▶ **TASK REQUIREMENTS**
Reproduce the crossword blog post below word for word, from its first sentence to its last.

(TEXT UNDER STUDY begins)

Do me a favor: tell me right now the last time you sent a FAX (60A: [Email alternative]). If I’m right, the last time I sent a fax was in 2011, when I had to apply for a media credential to cover a football game in San Diego. If there’s a more recent instance of me sending a fax that I eventually remember, I’ll let you know ASAP. Probably my favorite fill today was AU NATUREL, a word that I had mistakenly thought was spelled “au natural” for years before realizing the error of my ways a while back (11D: [Naked]). No, rectifying that was not the reason why I was convinced to take French lessons over the Internet recently, trust me! Loved the little trivia-like cluing to IODINE (15A: [Element the body needs, but cannot make]). Did there need to be a question mark for the clue to PRISON (4A: [Place where cell phones aren’t allowed?])? I know there’s the play on words with “cell” and its alternate meaning, but the dynamic of the clue/entry wouldn’t have changed without the question mark. At least that’s in my opinion. There was some crosswordese stacked on top of each other, with AERIE (37A: [Where eagles care?]) on top of RENE (43A: [Russo of “Tin Cup”]). The clue to SIGH is somewhat questionable, though some guys, who were to swoon over women (or other guys), probably wouldn’t sigh as much as they would let out some grotesque grunts and/or say something bordering on sexist (52D: [“Isn’t he adorable?!]). But, that’s not any of the guys that I know, and I know it’s not any of the men here who read this blog. OK, I’m going off on a little tangent, so let me rein myself in and get to the next part of the blog…
“Sports will make you smarter” moment of the day: LEAGUE (51D: [American, for one]) – In baseball vernacular, the American LEAGUE is also called The Junior Circuit. Why? Because the American League became part of Major League Baseball in 1901, which was 25 years after the founding of the National League, or the Senior Circuit, in 1876.

(TEXT UNDER STUDY ends)
(INFORMATION begins)

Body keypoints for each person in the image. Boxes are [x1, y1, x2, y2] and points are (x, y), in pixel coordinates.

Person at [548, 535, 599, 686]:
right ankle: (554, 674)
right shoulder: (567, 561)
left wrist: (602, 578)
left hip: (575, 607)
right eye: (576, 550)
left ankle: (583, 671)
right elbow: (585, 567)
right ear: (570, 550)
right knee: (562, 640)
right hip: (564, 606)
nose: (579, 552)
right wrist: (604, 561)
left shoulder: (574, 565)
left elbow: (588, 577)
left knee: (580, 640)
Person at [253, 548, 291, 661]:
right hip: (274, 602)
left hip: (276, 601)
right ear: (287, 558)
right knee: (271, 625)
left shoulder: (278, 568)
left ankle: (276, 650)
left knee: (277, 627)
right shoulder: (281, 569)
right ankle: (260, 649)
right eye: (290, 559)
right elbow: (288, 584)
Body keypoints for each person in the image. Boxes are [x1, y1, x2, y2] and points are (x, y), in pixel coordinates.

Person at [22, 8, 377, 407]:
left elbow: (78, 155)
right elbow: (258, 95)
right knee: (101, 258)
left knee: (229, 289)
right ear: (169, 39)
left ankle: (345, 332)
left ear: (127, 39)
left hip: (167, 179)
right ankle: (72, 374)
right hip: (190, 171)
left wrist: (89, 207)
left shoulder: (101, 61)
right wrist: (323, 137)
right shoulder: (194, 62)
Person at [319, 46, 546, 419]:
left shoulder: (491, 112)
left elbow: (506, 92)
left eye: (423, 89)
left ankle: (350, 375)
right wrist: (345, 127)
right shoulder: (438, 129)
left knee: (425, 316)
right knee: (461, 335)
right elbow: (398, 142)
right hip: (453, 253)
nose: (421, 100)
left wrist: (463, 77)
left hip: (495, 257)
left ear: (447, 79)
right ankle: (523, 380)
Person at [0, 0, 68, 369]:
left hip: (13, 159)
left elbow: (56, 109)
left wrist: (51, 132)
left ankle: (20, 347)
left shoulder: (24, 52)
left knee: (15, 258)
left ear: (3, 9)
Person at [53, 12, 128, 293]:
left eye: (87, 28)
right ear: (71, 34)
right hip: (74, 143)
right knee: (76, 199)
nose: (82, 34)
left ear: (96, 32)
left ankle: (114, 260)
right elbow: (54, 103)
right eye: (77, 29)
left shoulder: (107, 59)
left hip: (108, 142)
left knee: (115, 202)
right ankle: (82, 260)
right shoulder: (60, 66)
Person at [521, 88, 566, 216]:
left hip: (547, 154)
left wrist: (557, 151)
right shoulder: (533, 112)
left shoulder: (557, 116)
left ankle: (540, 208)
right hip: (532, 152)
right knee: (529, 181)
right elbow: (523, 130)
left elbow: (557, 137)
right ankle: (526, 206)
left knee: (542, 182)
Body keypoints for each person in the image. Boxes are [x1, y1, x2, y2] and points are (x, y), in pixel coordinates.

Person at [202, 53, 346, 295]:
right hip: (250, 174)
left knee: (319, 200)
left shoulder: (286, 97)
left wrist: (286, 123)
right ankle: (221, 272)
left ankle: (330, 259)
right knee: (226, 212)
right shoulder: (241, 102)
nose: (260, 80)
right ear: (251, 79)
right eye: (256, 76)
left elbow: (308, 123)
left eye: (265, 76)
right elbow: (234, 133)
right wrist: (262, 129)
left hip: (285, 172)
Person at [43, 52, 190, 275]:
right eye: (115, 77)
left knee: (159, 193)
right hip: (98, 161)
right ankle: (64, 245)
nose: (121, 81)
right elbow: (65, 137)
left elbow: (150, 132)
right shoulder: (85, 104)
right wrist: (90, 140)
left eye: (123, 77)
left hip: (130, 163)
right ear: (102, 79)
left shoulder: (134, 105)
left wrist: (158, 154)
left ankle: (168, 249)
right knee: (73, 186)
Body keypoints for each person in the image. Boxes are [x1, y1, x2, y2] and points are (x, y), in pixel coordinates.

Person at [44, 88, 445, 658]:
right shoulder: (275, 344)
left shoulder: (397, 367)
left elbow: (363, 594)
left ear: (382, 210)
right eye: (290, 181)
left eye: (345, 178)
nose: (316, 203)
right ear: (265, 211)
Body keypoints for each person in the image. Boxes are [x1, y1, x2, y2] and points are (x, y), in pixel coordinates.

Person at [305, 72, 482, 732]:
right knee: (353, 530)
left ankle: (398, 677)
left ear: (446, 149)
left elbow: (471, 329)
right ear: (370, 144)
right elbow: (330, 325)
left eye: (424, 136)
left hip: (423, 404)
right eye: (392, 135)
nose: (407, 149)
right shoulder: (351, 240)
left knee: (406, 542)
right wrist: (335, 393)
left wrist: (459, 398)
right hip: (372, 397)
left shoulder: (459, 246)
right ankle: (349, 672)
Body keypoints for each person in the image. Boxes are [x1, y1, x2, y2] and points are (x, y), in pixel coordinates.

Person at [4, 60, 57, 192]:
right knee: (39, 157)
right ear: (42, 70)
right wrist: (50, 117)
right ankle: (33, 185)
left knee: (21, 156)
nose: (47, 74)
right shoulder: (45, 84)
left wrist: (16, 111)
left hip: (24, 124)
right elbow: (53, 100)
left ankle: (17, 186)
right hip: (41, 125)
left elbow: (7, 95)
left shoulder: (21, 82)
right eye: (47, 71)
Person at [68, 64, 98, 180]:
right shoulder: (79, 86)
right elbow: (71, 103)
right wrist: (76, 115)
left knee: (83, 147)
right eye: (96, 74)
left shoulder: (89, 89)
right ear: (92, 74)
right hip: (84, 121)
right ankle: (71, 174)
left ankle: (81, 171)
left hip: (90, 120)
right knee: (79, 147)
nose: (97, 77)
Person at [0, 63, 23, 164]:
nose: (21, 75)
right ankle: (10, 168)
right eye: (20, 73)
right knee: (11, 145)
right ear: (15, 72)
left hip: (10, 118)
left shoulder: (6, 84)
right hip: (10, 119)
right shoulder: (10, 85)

(INFORMATION ends)
(INFORMATION begins)

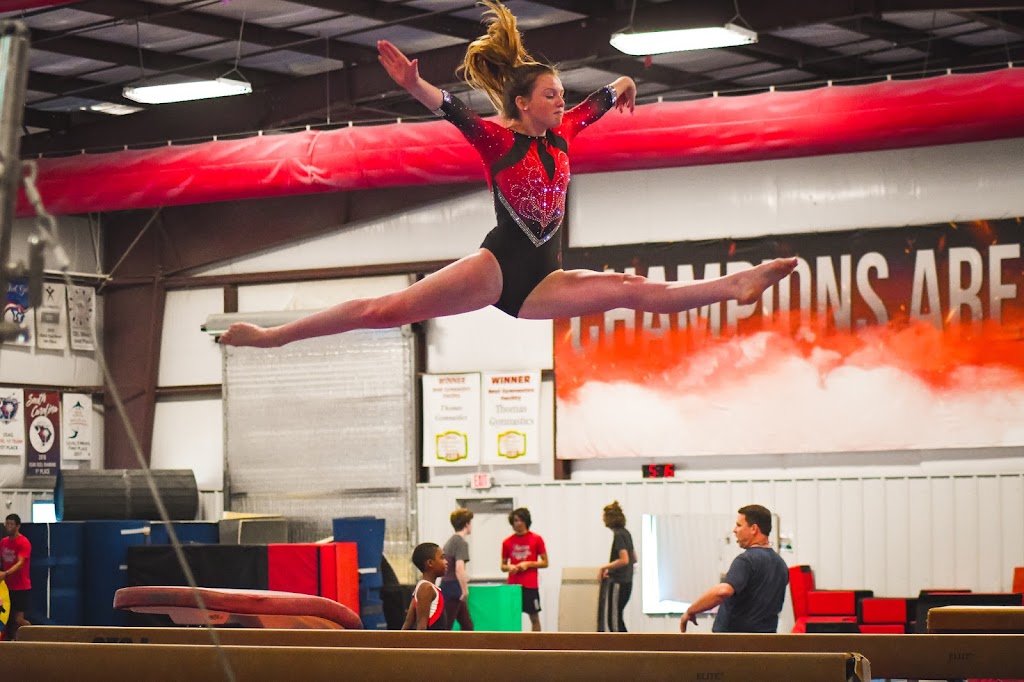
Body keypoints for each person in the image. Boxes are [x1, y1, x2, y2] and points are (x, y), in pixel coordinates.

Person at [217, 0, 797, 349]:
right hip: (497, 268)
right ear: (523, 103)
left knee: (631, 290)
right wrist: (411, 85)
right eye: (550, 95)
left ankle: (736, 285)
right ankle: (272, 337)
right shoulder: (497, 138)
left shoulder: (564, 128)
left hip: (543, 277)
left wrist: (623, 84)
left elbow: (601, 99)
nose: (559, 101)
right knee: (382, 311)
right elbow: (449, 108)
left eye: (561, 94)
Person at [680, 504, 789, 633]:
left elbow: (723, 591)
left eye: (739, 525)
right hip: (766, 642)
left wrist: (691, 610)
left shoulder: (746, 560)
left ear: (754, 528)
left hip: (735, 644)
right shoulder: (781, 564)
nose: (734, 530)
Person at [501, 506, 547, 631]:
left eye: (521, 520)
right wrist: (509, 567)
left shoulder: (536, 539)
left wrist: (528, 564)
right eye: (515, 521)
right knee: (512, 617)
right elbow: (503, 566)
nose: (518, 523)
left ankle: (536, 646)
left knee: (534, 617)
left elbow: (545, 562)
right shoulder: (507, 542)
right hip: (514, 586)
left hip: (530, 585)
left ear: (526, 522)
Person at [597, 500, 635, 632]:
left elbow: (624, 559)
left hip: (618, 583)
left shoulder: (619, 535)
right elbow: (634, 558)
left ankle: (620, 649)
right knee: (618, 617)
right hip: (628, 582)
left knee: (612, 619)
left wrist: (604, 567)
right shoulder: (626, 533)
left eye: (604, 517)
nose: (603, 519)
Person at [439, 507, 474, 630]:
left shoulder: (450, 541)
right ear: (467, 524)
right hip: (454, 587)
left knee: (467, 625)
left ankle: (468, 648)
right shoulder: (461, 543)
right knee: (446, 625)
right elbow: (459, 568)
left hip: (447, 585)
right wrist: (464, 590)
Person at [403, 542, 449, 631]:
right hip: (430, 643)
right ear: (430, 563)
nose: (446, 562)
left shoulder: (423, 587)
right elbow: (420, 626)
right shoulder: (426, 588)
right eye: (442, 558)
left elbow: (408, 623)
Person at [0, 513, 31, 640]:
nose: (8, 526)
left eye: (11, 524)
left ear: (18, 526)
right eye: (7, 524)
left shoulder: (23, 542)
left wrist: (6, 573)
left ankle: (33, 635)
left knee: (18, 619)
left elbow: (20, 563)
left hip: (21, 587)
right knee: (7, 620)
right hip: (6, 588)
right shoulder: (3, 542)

(INFORMATION ends)

▶ **TASK ANSWER**
Do me a favor: tell me right now the last time you sent a FAX (60A: [Email alternative]). If I’m right, the last time I sent a fax was in 2011, when I had to apply for a media credential to cover a football game in San Diego. If there’s a more recent instance of me sending a fax that I eventually remember, I’ll let you know ASAP. Probably my favorite fill today was AU NATUREL, a word that I had mistakenly thought was spelled “au natural” for years before realizing the error of my ways a while back (11D: [Naked]). No, rectifying that was not the reason why I was convinced to take French lessons over the Internet recently, trust me! Loved the little trivia-like cluing to IODINE (15A: [Element the body needs, but cannot make]). Did there need to be a question mark for the clue to PRISON (4A: [Place where cell phones aren’t allowed?])? I know there’s the play on words with “cell” and its alternate meaning, but the dynamic of the clue/entry wouldn’t have changed without the question mark. At least that’s in my opinion. There was some crosswordese stacked on top of each other, with AERIE (37A: [Where eagles care?]) on top of RENE (43A: [Russo of “Tin Cup”]). The clue to SIGH is somewhat questionable, though some guys, who were to swoon over women (or other guys), probably wouldn’t sigh as much as they would let out some grotesque grunts and/or say something bordering on sexist (52D: [“Isn’t he adorable?!]). But, that’s not any of the guys that I know, and I know it’s not any of the men here who read this blog. OK, I’m going off on a little tangent, so let me rein myself in and get to the next part of the blog…
“Sports will make you smarter” moment of the day: LEAGUE (51D: [American, for one]) – In baseball vernacular, the American LEAGUE is also called The Junior Circuit. Why? Because the American League became part of Major League Baseball in 1901, which was 25 years after the founding of the National League, or the Senior Circuit, in 1876.